Metinle İlgili Sorular>
**A.** Kıskançlık üzerine yazıya göre bu insanlar cehaletlerini en iyi nerede saklar?
**B.** Kıskançlık üzerine yazıyı son cümlesinden sonra sürdürün.

Seçilmiş Metin>
- Kategori
- Gündelik Yaşam
Kendileri Gibi Olmayanlar..
Aklının ufuk çizgisi, yaşadıgı sokaktan bir adım öteye gitmeyen insanlar tanıdım. Ne yana dönse kendi sınırlarına çarpan... Bu nedenle de öfkeli, nefret dolu, insanların hüzünlerinden beslenip, kendini tekrar eden adamlar ve kadınlar... Cehaletlerini sakladıkları en iyi yer ise gülüşleridir.
Yaşadıkları özgüven eksikligi ve yetersizliklerini, çarpık tebessümleri ile ancak bir süreligine gizleyebilirler. Bu yetersizlik duyguları ve özgüven eksikligi ile baş edemediklerinde ise kendileri gibi olmayan insanları takip etme, baskı altında tutma, öfke, şüphecilik gibi adına kıskançlık dedigimiz bir duygunun esaretine girerler.

Girdi Verileri>
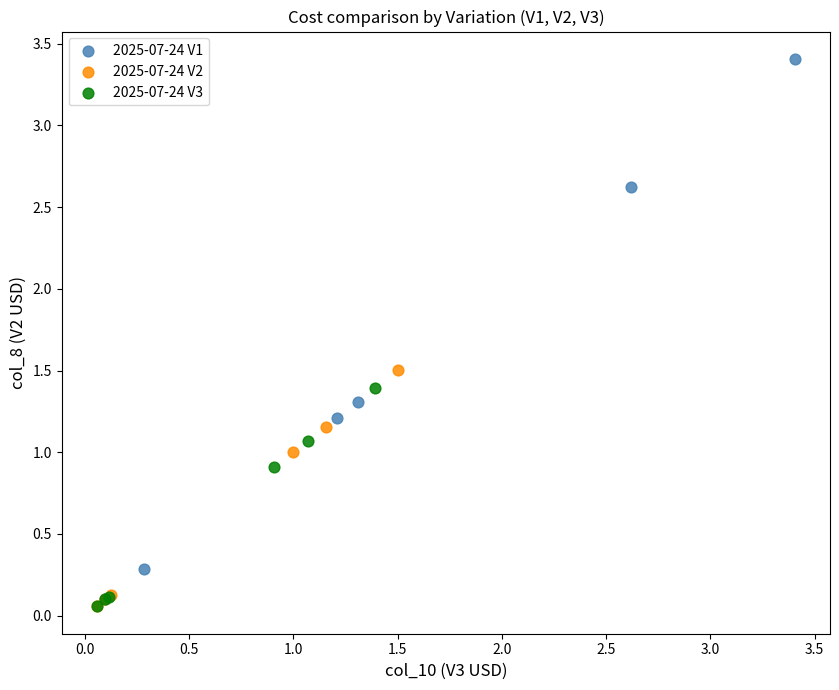

Which series contains the highest Y value?

2025-07-24 V1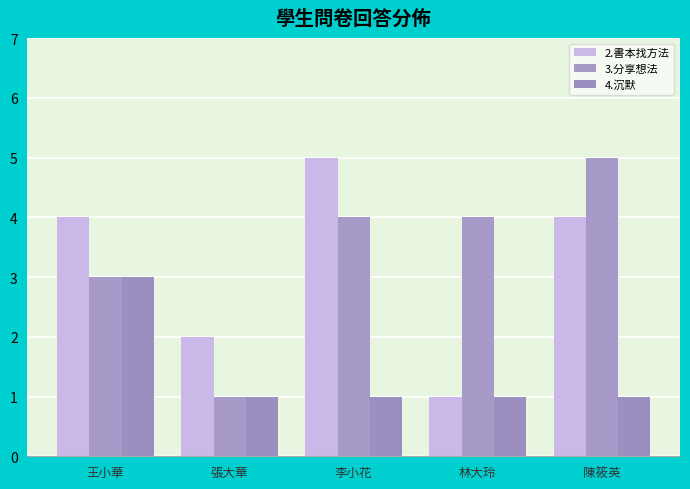

What is the value of the 2.書本找方法 bar at the 5th from the left?

4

Sonuçlar>
**A.** Gülüşlerinde.

**B.**
Neden mi? ''Kendileri gibi olmayan insanlar'',bu kişilerin algısında benlikleri adına bir tehdit oluştururlar. Sırf birilerinin yanındayken ki yerlerini korumak adına, bambaşka bir kimlige bürünmüş insanlarla çevriliyiz. Çabaladım, yoruldum, konuştum, duyulmadım, sevdim sevilmedim, yok sayıldım v.s. v.s.söylemi içinde olup ta, hanımefendi ve beyefendi maskesi altında, oynadıkları rolleri kendilerine anlatamadıkları için kötüler. Ve daima kötü olacaklar.
Onların geride bıraktıgı izler hiç bir kalpte bagışlanamaz. Ve hiç bir kalpte kısa konukluklarından başka yerleri olamaz.. Anladım ki bu insanların beyinlerinde ki yırtıkların onarılması da çok zor...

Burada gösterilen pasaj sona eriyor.